EXTRAIT DE PAGE:
==============================

Qui est Estelle Youssouffa, la députée Liot de Mayotte qui réclame de l’aide pour son archipel depuis des années ?
Depuis le passage dévastateur du cyclone Chido sur Mayotte, le 14 décembre, Estelle Youssouffa est devenue incontournable dans les médias. Logique : la Mahoraise de 46 ans représente à l'Assemblée nationale la première circonscription de l'archipel depuis 2022. Infatigable défenseuse de son territoire, aux opinions souvent clivantes, la députée qui siège avec le groupe Liberté et territoires (Liot), s'est rendue à Mayotte dès lundi. Elle a accompagné et interpellé Emmanuel Macron jeudi, lors de sa visite.
Alors que le cyclone pourrait avoir fait des centaines de morts, elle enchaîne les interviews pour alerter sur le "drame" que vivent les Mahorais, réclamer des actes de l'Etat, tout en décochant des flèches envers le gouvernement. "Que le nouveau Premier ministre décide d'aller à un conseil municipal, je trouve ça obscène", jugeait-elle sur franceinfo mardi, au sujet de la décision de François Bayrou de se rendre au conseil municipal de Pau (Pyrénées-Atlantiques), dont il est maire, et d'assister à une réunion de crise à propos de la situation à Mayotte en visioconférence.
La veille, elle déplorait sur le réseau social X que le ministre de l'Intérieur démissionnaire Bruno Retailleau soit "arrivé en premier sur le territoire dévasté" alors que "les parlementaires mahorais n'ont pas été invités" à l'accompagner.
Une "mercenaire" pour Mayotte
Députée la mieux élue des législatives de juillet 2024, avec 79,48% des voix dès le premier tour, Estelle Youssouffa était à la tête d'un collectif de citoyens de l'archipel avant de s'engager en politique lors des législatives de 2022. L'ancienne journaliste, fine communicante, est née à Châtenay-Malabry (Hauts-de-Seine) "d'un père Mahorais" avant de grandir dans l'archipel, rapporte 20 Minutes.

==============================

(Items conservés)
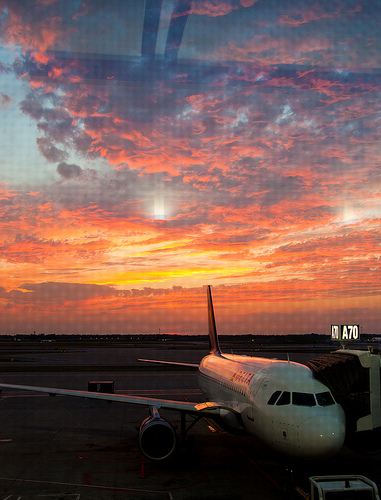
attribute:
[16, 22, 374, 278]
sky — cloudy, grey, orange, beautiful, sunset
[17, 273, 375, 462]
plane — big, white, passenger, parked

==============================

TÂCHE À RÉALISER: Rédigez la suite de l'article consacré à Estelle Youssouffa, en reprenant juste après sa dernière phrase. Ces items n'ont aucun lien avec l'article.

RÉSULTAT ATTENDU:
Inconnue du grand public jusqu'en 2018, elle se fait remarquer sur les plateaux de télévision lors du mouvement social contre l'insécurité, relate Mayotte La 1ère. Surtout, elle s'illustre par ses positions radicales contre l'immigration venue des Comores. De quoi faire rapidement d'elle l'une des têtes de proues du mouvement anti-immigrés qui se forme sur le territoire.
Marquée à droite, mais élue sans étiquette, elle promet de s'allier avec ceux qui feraient avancer les choses pour Mayotte. "Les problèmes que nous soulevons [ici] ne sont pas les mêmes que ceux de la métropole. Quel parti national inscrit dans son programme l’adduction d’eau ?", exposait-elle à la Mayotte La 1ère avant son élection en 2021, en promettant d'être "une mercenaire" pour le département le plus pauvre de France.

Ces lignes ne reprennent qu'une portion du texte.